I’ve been writing this post in my head, wondering when the best time would be to share it. When will everyone staying home because of COVID-19 find the novelty wearing off? When will most people really start to feel the challenge of seeing the same walls day after day, of feeling isolated and alone, of realizing the world is full of airborne threats to be dodged and managed?
This could be an important opportunity for the chemically ill community – maybe the closest we’ll ever get to being understood by the healthy population. It seems like a good time to play a game of “What If.” Here goes.
What if you had to stay home to avoid the virus, not only for weeks or months, but for years, even decades, on end?
What if people who were immune to the virus (or thought they were) put it in the air intentionally? What if they rubbed it on their bodies and infused their clothes with it and sprayed it in public buildings and in their homes and yards?
What if people constantly told you or implied that you were exaggerating the problems the virus could cause or that your beliefs about it were a sign of mental illness? What if they told you over and over again that it wouldn’t affect you if you didn’t believe it would? What if there was a powerful, well-funded virus lobby that worked hard to shape the opinions of medical professionals, employers, and the general public?
What if the “We’re all in this together” mantra wasn’t true? What if you were one of a minority of people who had to stay home? What if most people were out living their lives and were too busy to find ways to include you?
What if you had been staying home alone for years, asking businesses, medical facilities, schools, churches and other organizations if they could either provide a virus-free space or online connection options, but they ignored you? What if many people were suddenly forced to stay home for a while, and online opportunities instantly appeared?
How would you feel? What would you hope others would do in the future? Replace the word “virus” with “chemicals” and you have the reality that those of us with chemical illness face. We try to find or create safe spaces and we shelter in them, working hard to keep them untainted as toxins are introduced from the actions and choices of others. When we leave our homes, we protect ourselves as best we can, but instead of being worried about potential future problems, we often experience symptoms, sometimes excruciating and life-threatening ones, immediately on being exposed. As with virus prevention, we’ve learned that the easy solutions (masks and air filters) aren’t enough and that we can only stay well if others take the problem seriously, too.

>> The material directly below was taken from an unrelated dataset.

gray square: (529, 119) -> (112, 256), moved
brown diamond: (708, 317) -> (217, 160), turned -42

I want your life to improve, but I also want you to remember how you feel now. Human nature being what it is, though, I’m afraid you won’t. Recently I’ve been learning about the hot-cold empathy gap. The term describes the fact that when we’re in a “hot” state (being driven by visceral forces like anger, hunger, sexual desire, etc.) we have trouble remembering what it’s like not to be in that state and vice versa. It leads to a lack of empathy both for ourselves and for others. Right now you have a taste of the frustration, anxiety, and loneliness we experience, but once things calm down, the memories and empathy will fade.

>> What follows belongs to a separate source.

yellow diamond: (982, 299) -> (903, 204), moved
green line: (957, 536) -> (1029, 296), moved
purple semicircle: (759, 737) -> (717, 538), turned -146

Because of that, I’d like to ask you to act now to make some changes. There are two avenues of change needed. We need more safe spaces we can enter in person, and we need more online connection options.
What can you do now to make your home and other spaces more healthy and accessible? Can you remove fragranced products? Can you switch to safer cleaners? Can you change the way you deal with bugs and weeds?

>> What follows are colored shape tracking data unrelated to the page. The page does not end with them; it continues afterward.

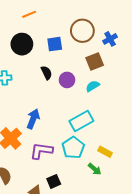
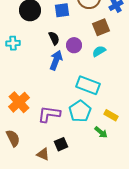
blue arrow: (33, 119) -> (56, 60), moved
cyan rectangle: (81, 121) -> (88, 85), turned 50

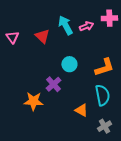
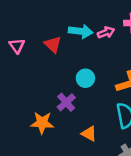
cyan arrow: (65, 25) -> (81, 31), turned 126
orange triangle: (81, 110) -> (89, 134), moved

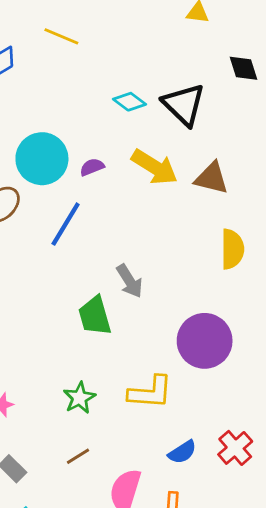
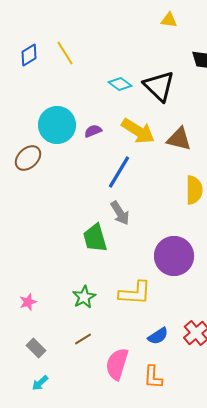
yellow line: (61, 36) -> (65, 53), moved, turned 35
blue line: (66, 224) -> (119, 172), moved

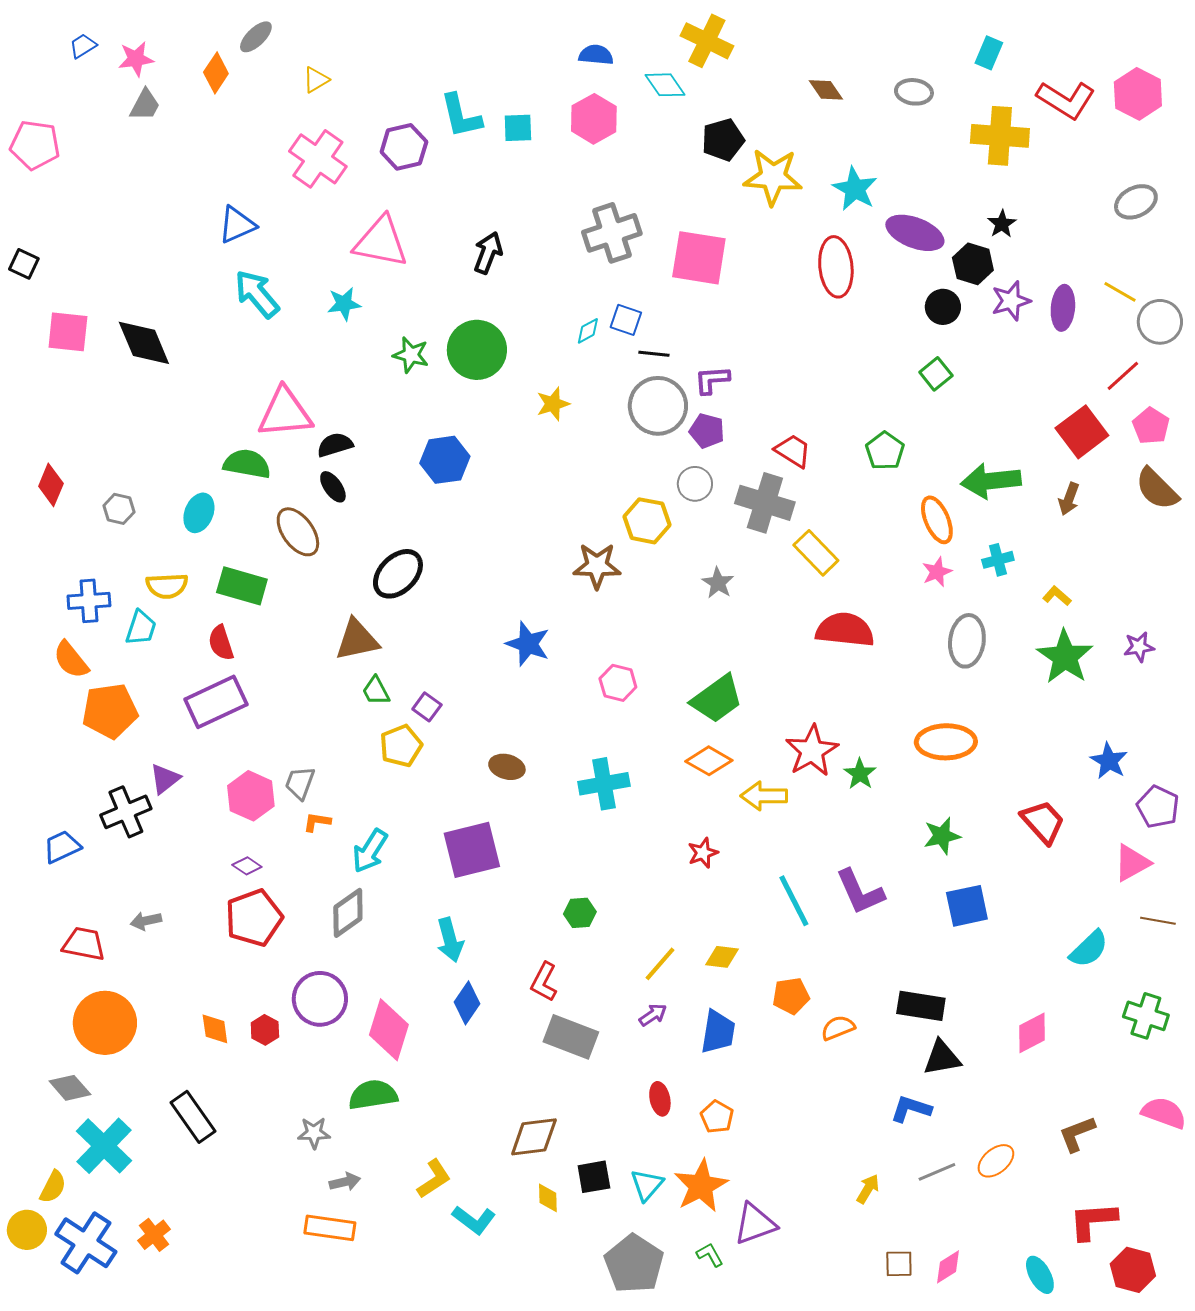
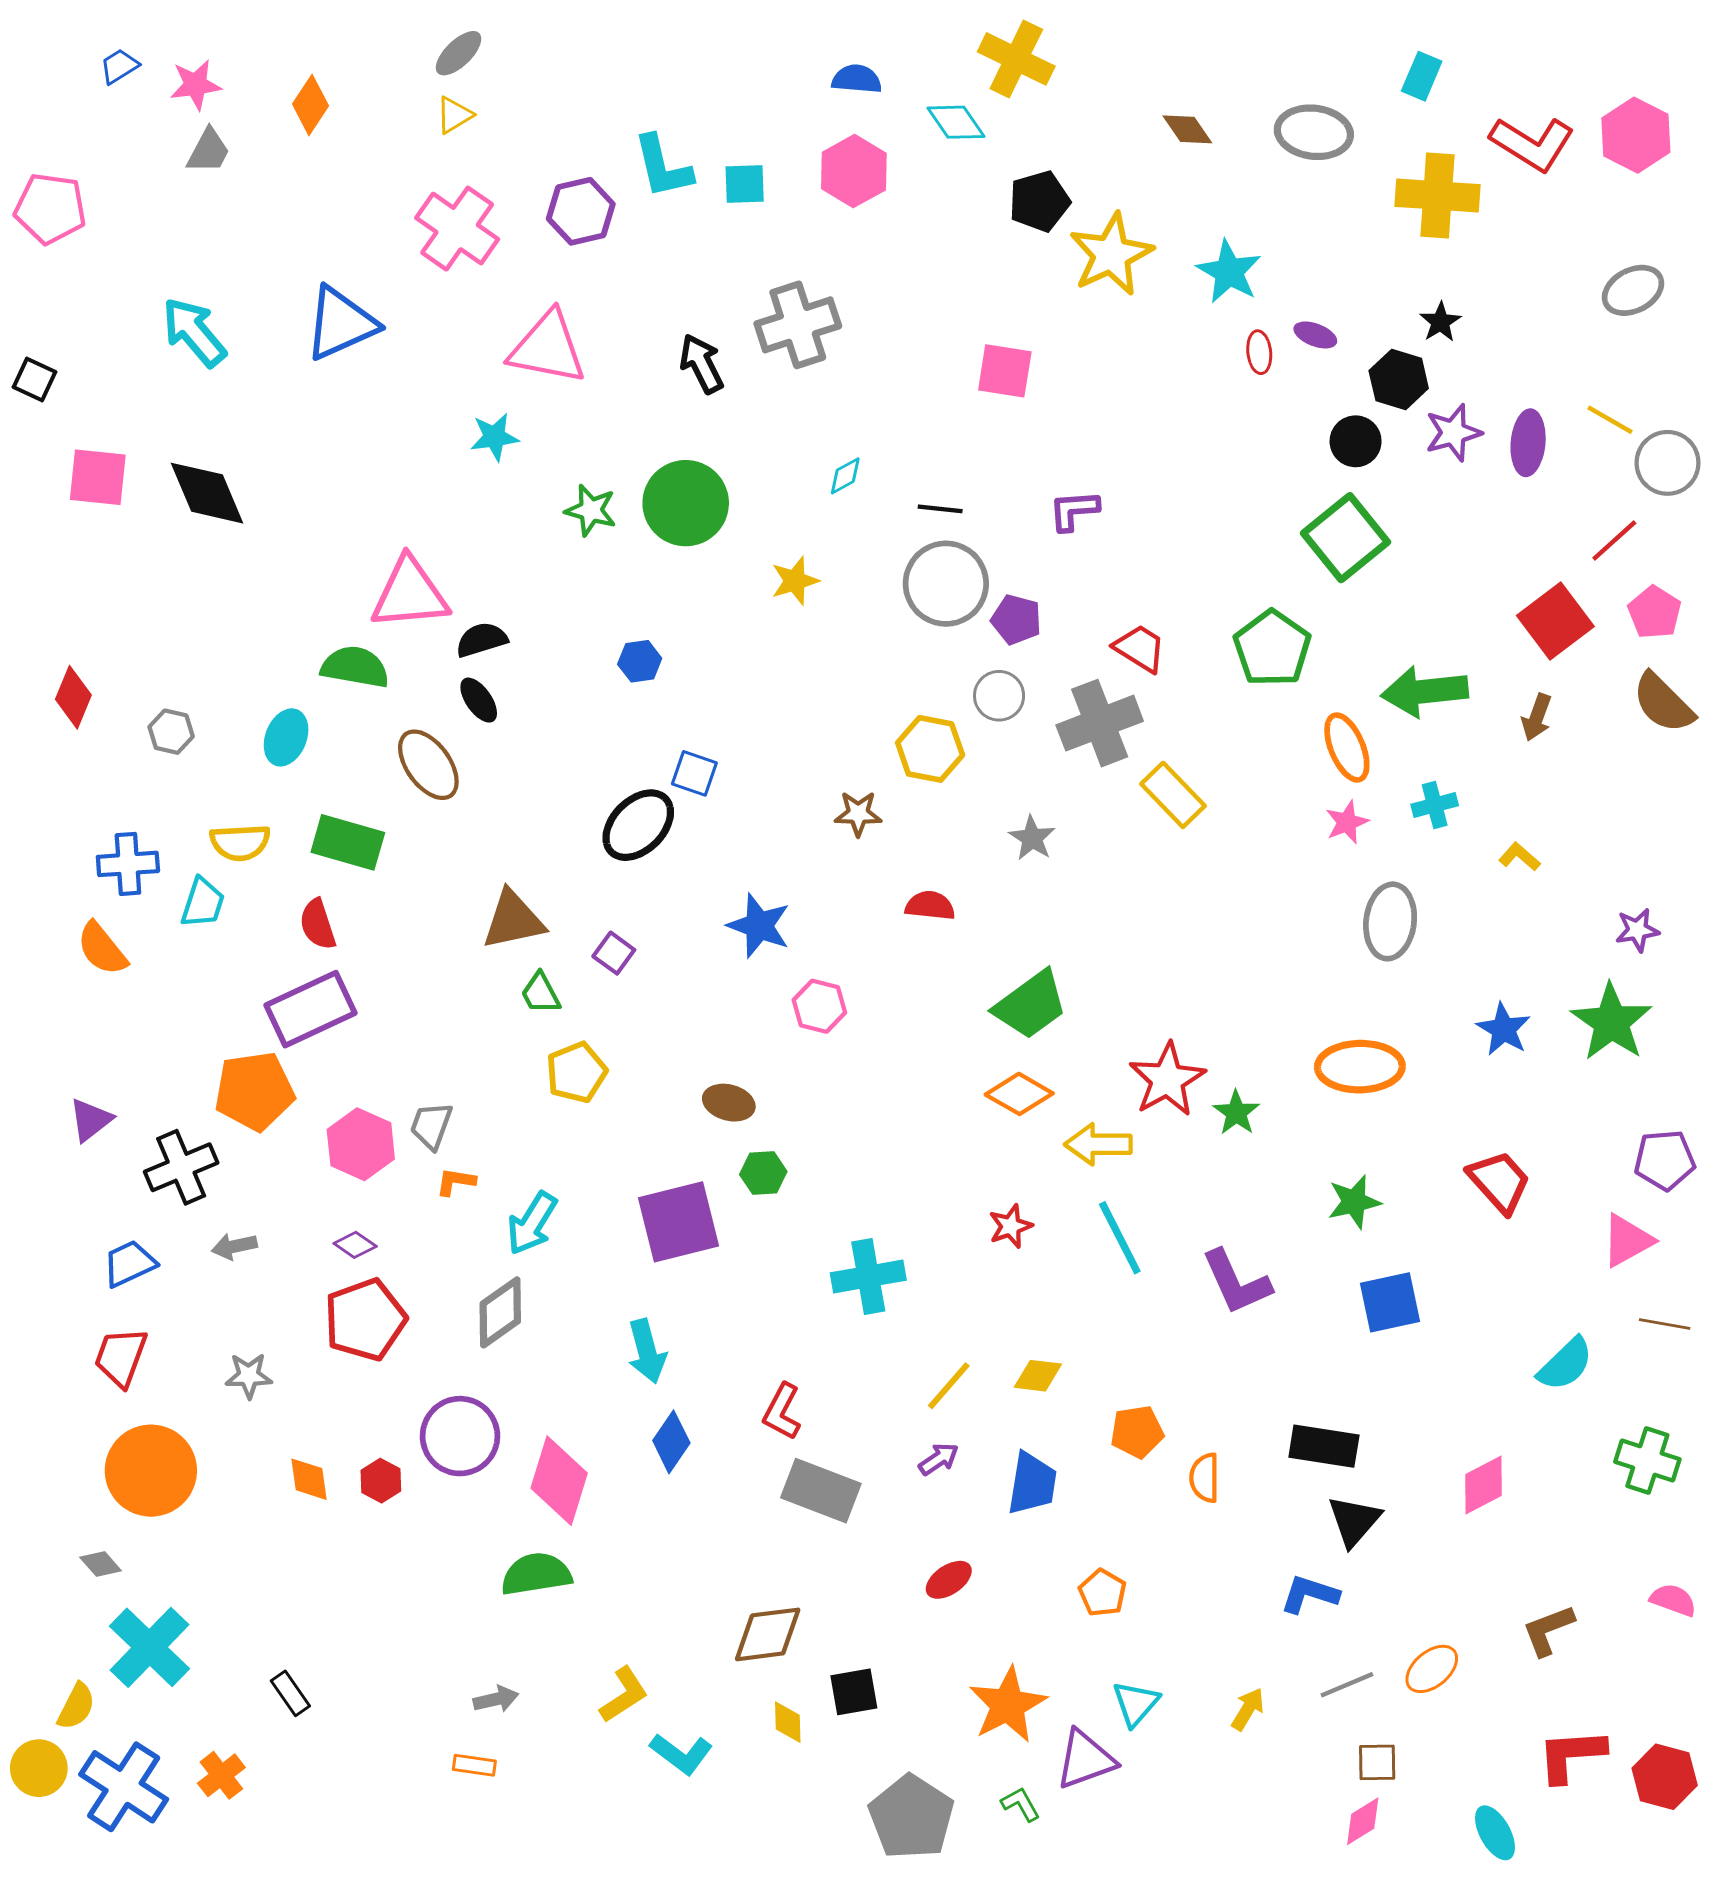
gray ellipse: (256, 37) -> (459, 53), moved
gray ellipse: (914, 92) -> (1314, 132), size x1.4
yellow star: (773, 177) -> (1111, 254), turned -30
blue triangle: (237, 225) -> (341, 323), size x1.4
gray cross: (612, 233) -> (798, 325), moved
purple ellipse: (915, 233) -> (1315, 335), size x0.5
black arrow: (488, 253) -> (701, 364), turned -48
pink square: (699, 258) -> (1005, 371), size x0.7
red ellipse: (836, 267) -> (1259, 352), moved, size x0.5
cyan arrow: (257, 294) -> (194, 332), moved
blue square: (626, 320) -> (694, 773), moved
green square: (936, 374) -> (1345, 538), size x1.8
purple L-shape: (712, 380) -> (1074, 510), moved
green pentagon: (885, 451) -> (1272, 648), size x1.4
blue hexagon: (445, 460) -> (640, 661), size x0.6
gray cross: (765, 503) -> (1100, 723), turned -38
brown star: (597, 566) -> (858, 814), size x0.7
black ellipse: (398, 574) -> (638, 825), moved
red semicircle: (845, 630) -> (930, 906), moved, size x0.6
green star: (1065, 657) -> (1611, 1022), moved
pink hexagon: (618, 683) -> (819, 1006), moved
purple square: (427, 707) -> (614, 953), moved
orange pentagon: (110, 711) -> (254, 1091), moved
blue star: (1109, 761) -> (1504, 1029), moved
purple triangle: (165, 779) -> (91, 1120), moved
cyan cross: (604, 784) -> (868, 1277), moved
purple pentagon: (1158, 807) -> (1665, 1160), turned -30
blue trapezoid: (62, 847) -> (129, 1264), moved
cyan line: (794, 901) -> (1120, 1238), moved
green hexagon: (580, 913) -> (763, 1173), moved
gray arrow: (146, 921) -> (234, 1246), moved
red trapezoid: (84, 944) -> (121, 1357), turned -81
orange semicircle: (838, 1028) -> (1205, 1478), turned -68
black triangle: (942, 1058) -> (1354, 1521), turned -39
gray diamond: (70, 1088) -> (101, 1564), size x0.7
red ellipse: (660, 1099) -> (949, 1580), turned 68
pink semicircle: (1164, 1113) -> (1673, 1600), size x0.7
black rectangle: (193, 1117) -> (290, 1693), moved, size x0.6
orange pentagon: (717, 1117) -> (1103, 1593), moved
gray star: (314, 1133) -> (249, 1376), moved
cyan triangle: (647, 1185) -> (1136, 1703), moved
orange rectangle: (330, 1228) -> (474, 1765), size x0.6
brown square: (899, 1264) -> (1377, 1762), moved
red hexagon: (1133, 1270) -> (1665, 1777), moved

How can you increase online connection options? Workplaces, schools, and churches have all discovered that the technology isn’t hard to master. You’ve proven you can do it. The trick is that what works when everyone is logging into a meeting from their own computer doesn’t work as well when most people are in one room and there are one or two trying to access the meeting from elsewhere. Sometimes only the person leading the meeting can be seen and heard by the online participants, which makes group discussion problematic. I would tell you what the best options are for combating the issue if I knew. I believe a multi-directional microphone is part of the answer. If someone with experience in what works would provide the information in the comments section, I would very much appreciate it. (If you comment on the blog itself rather than on Facebook or Twitter, more people will be able to see it.)
The book of Genesis tells us about Joseph, whose life fell apart to the point that he ended up in prison, through no fault of his own. Pharaoh’s cupbearer ended up there, too, and Joseph interpreted a dream for him and predicted that he would soon be released and back in Pharaoh’s good favor. Joseph had a request for his fellow inmate: “When all goes well with you, remember me and show me kindness; mention me to Pharaoh and get me out of this prison” (Genesis 40:14). Verse 23 tells us what happened when the cupbearer was released: “[He], however, did not remember Joseph; he forgot him.”
We in the chemical illness community are like Joseph. Suddenly the cells are full of people who will soon be released. We’re asking, pleading, begging, “Please, remember us when you’re free again and show us kindness. Help us get out of our prison.”
What if you acted now to make changes? What if you didn’t forget us when your life opened up again? What if?